== Segment start ==

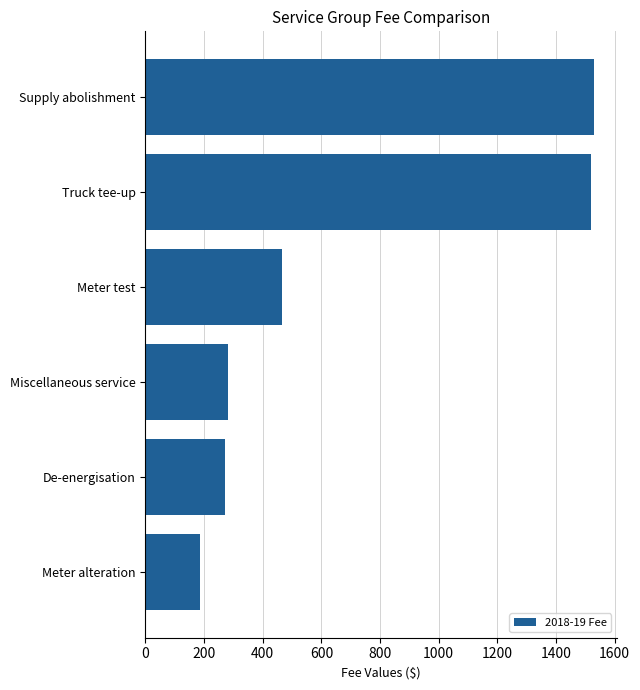

Reading top to bottom, transcribe all the data shown in this chart.

1531.2	1518.5	464.5	282.3	272.3	187.5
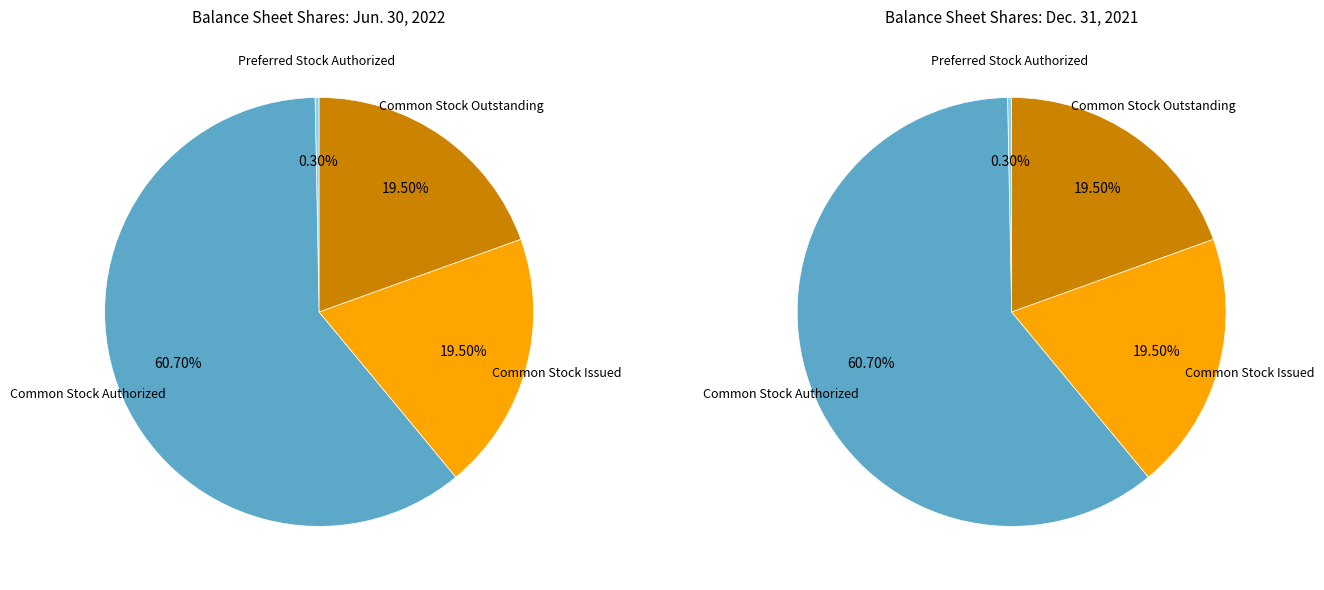

Count the number of slices in the pie.

4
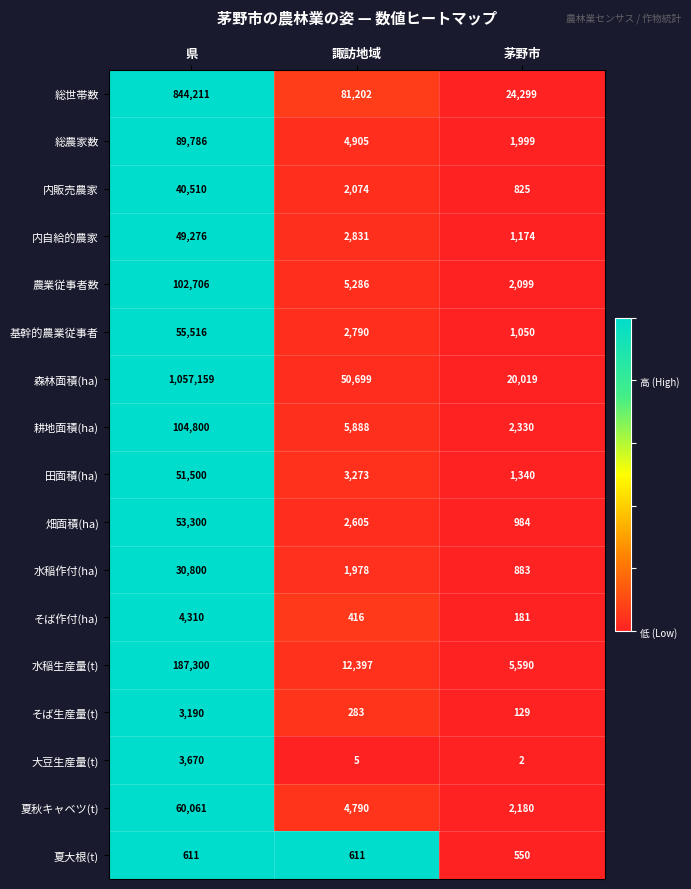

Is it true that 内自給的農家 equals 49276 at 県?

True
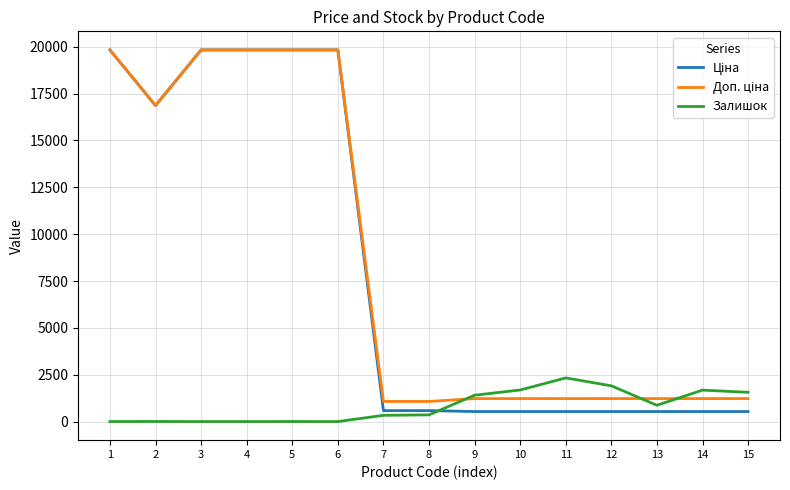

What is the total value across all series at 6?

39662.1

== Segment end ==

▸ Goal of the exercise
Rewrite all the rows above with "slices" swapped for "sectors", keeping everything else the same, and omit the pictures.

▸ Exercise response
Reading top to bottom, transcribe all the data shown in this chart.

1531.2	1518.5	464.5	282.3	272.3	187.5

Count the number of sectors in the pie.

4

Is it true that 内自給的農家 equals 49276 at 県?

True

What is the total value across all series at 6?

39662.1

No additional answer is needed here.